Compagnon de route des jours anciens, veillant en coulisses sur le vieux temple en bois, Shakespeare, dans sa langue, fait un pas de deux et remet ça. Dostoïevski comme Kierkegaard s’accoudent au bar en ruminant. Tchekhov en bon météorologiste du monde comme il va, soulève son lorgnon : « on étouffe ici, il va sans doute y avoir de l’orage » ou plus loin toujours dans La noce ; « donnez moi de la poésie ! Et lui, rebelle, attend l’orage comme s’il apportait la paix. Donnez-moi un orage ! ». Ça remet ça, ça glisse, De Beethoven à Gueorgui Sviridov, les musiciens ne sont pas les derniers Ça file par des chemins de fuite, des gags se souviennent du cinéma muet, un pas de danse à peine esquissé et déjà anéanti, un saga de gestes bricoles, une mémoire à vue, ouverte aux vents. Le temps est, étrangement à l’allégresse.
On retrouve Laurence Chable et Frode Bjǿrnstad (présents dans presque tous les spectacles de Tanguy), Martine Dupré, Vincent Joly et Erik Gerken (déjà dans Orphéon, Cantates, Item) et deux nouveaux venus, Samuel Boré (au piano) et Anaïs Muller ; ancienne élève de l’école du TNS. Fidèles d’entre les fidèles, François Fauvel (lumières) et Eric Goudard(son) accompagnent une fois le plus François Tanguy.

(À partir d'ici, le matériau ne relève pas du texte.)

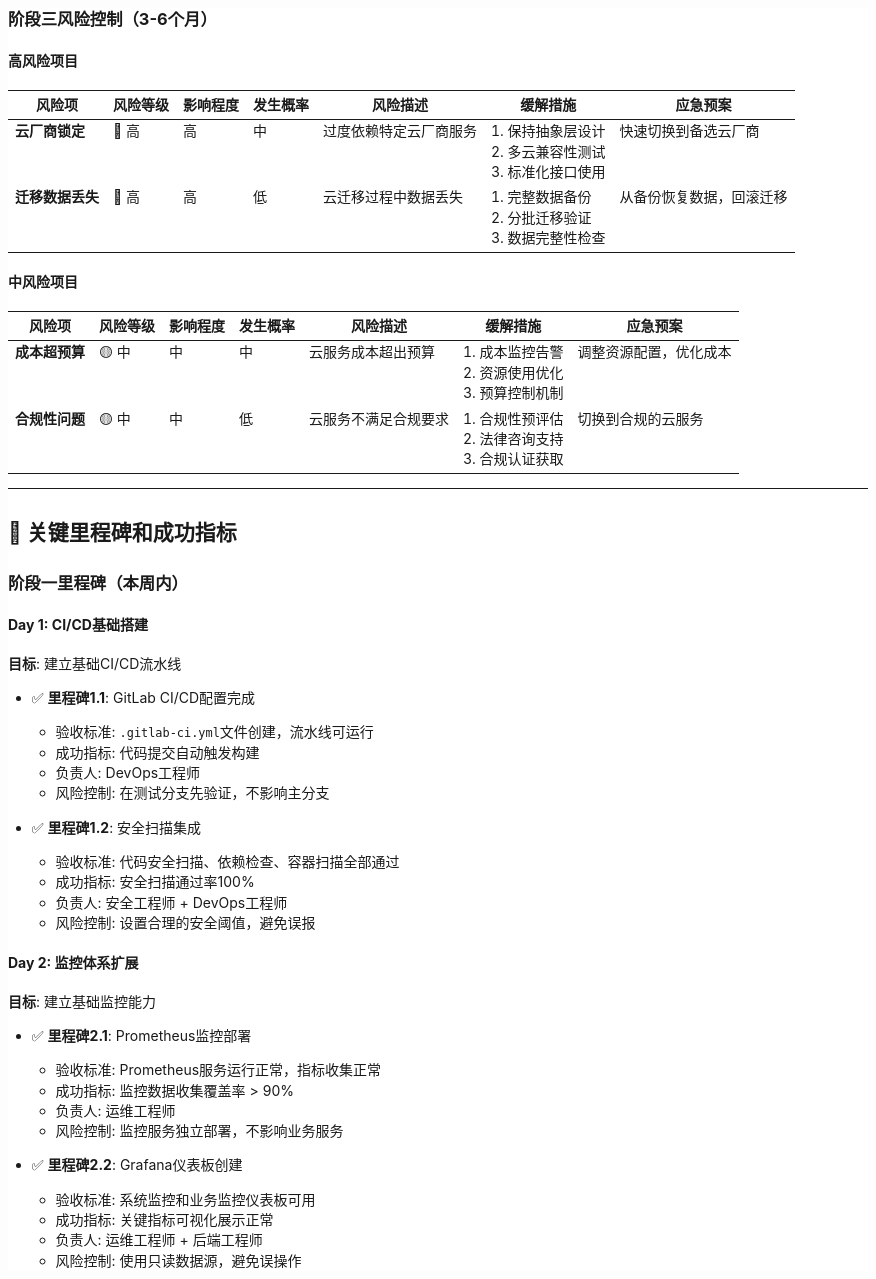 ### **阶段三风险控制（3-6个月）**

#### **高风险项目**

| 风险项 | 风险等级 | 影响程度 | 发生概率 | 风险描述 | 缓解措施 | 应急预案 |
|--------|----------|----------|----------|----------|----------|----------|
| **云厂商锁定** | 🔴 高 | 高 | 中 | 过度依赖特定云厂商服务 | 1. 保持抽象层设计<br/>2. 多云兼容性测试<br/>3. 标准化接口使用 | 快速切换到备选云厂商 |
| **迁移数据丢失** | 🔴 高 | 高 | 低 | 云迁移过程中数据丢失 | 1. 完整数据备份<br/>2. 分批迁移验证<br/>3. 数据完整性检查 | 从备份恢复数据，回滚迁移 |

#### **中风险项目**

| 风险项 | 风险等级 | 影响程度 | 发生概率 | 风险描述 | 缓解措施 | 应急预案 |
|--------|----------|----------|----------|----------|----------|----------|
| **成本超预算** | 🟡 中 | 中 | 中 | 云服务成本超出预算 | 1. 成本监控告警<br/>2. 资源使用优化<br/>3. 预算控制机制 | 调整资源配置，优化成本 |
| **合规性问题** | 🟡 中 | 中 | 低 | 云服务不满足合规要求 | 1. 合规性预评估<br/>2. 法律咨询支持<br/>3. 合规认证获取 | 切换到合规的云服务 |

---

## 🎯 **关键里程碑和成功指标**

### **阶段一里程碑（本周内）**

#### **Day 1: CI/CD基础搭建**
**目标**: 建立基础CI/CD流水线
- ✅ **里程碑1.1**: GitLab CI/CD配置完成
  - 验收标准: `.gitlab-ci.yml`文件创建，流水线可运行
  - 成功指标: 代码提交自动触发构建
  - 负责人: DevOps工程师
  - 风险控制: 在测试分支先验证，不影响主分支

- ✅ **里程碑1.2**: 安全扫描集成
  - 验收标准: 代码安全扫描、依赖检查、容器扫描全部通过
  - 成功指标: 安全扫描通过率100%
  - 负责人: 安全工程师 + DevOps工程师
  - 风险控制: 设置合理的安全阈值，避免误报

#### **Day 2: 监控体系扩展**
**目标**: 建立基础监控能力
- ✅ **里程碑2.1**: Prometheus监控部署
  - 验收标准: Prometheus服务运行正常，指标收集正常
  - 成功指标: 监控数据收集覆盖率 > 90%
  - 负责人: 运维工程师
  - 风险控制: 监控服务独立部署，不影响业务服务

- ✅ **里程碑2.2**: Grafana仪表板创建
  - 验收标准: 系统监控和业务监控仪表板可用
  - 成功指标: 关键指标可视化展示正常
  - 负责人: 运维工程师 + 后端工程师
  - 风险控制: 使用只读数据源，避免误操作
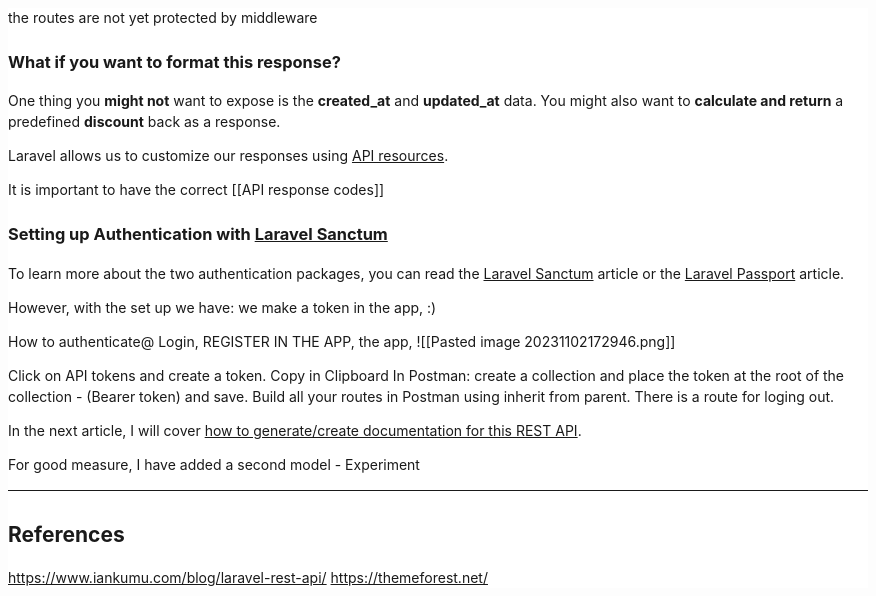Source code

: the routes are not yet protected by middleware

###  **What if you want to format this response**? 
One thing you **might not** want to expose is the **created_at** and **updated_at** data. You might also want to **calculate and return** a predefined **discount** back as a response.

Laravel allows us to customize our responses using [API resources](https://laravel.com/docs/10.x/eloquent-resources).

It is important to have the correct [[API response codes]]

### Setting up Authentication with [Laravel Sanctum](https://iankumu.com/blog/laravel-sanctum)

To learn more about the two authentication packages, you can read the [Laravel Sanctum](https://iankumu.com/blog/laravel-sanctum) article or the [Laravel Passport](https://iankumu.com/blog/laravel-passport) article.


However, with the set up we have: we make a token in the app, :) 

How to authenticate@ 
Login, REGISTER IN THE APP, the app, 
![[Pasted image 20231102172946.png]]

Click on API tokens and create a token. Copy in Clipboard 
In Postman: create a collection and place the token at the root of the collection - (Bearer token) and save. Build all your routes in Postman using inherit from parent. 
There is a route for loging out. 

In the next article, I will cover [how to generate/create documentation for this REST API](https://www.iankumu.com/blog/laravel-rest-api-documentation/).


For good measure, I have added a second model - Experiment



----------------------

## References
https://www.iankumu.com/blog/laravel-rest-api/
https://themeforest.net/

"Par autan", a été créé au Théâtre des Treize vents, puis s'est donné à la Fonderie du Mans où François Tanguy est mort quelques jours après la première. Le spectacle, le dernier du Radeau, est à l'affiche du Festival d'Avignon au gymnase diu Lycée Mistral, les 12 et 14 juillet à 12h.
Le mardi 15 juillet à 12 à la Maison Jean Vikar , Laurnce Chable et Olivier Neveux parleront du livre "La voix sur l'épaule" (Editions théâtrale) signé ensemble autour du Théâtre du Radeau et du travail de François Tanguy.
Enfin à la salle de lecture de la bibliothèque au deuxième étage de la Maion Jean Vilar, sont exposés des dessins des François Tanguy autour de certains spectacles du Radeau de "la période Woyzech" vers 1989.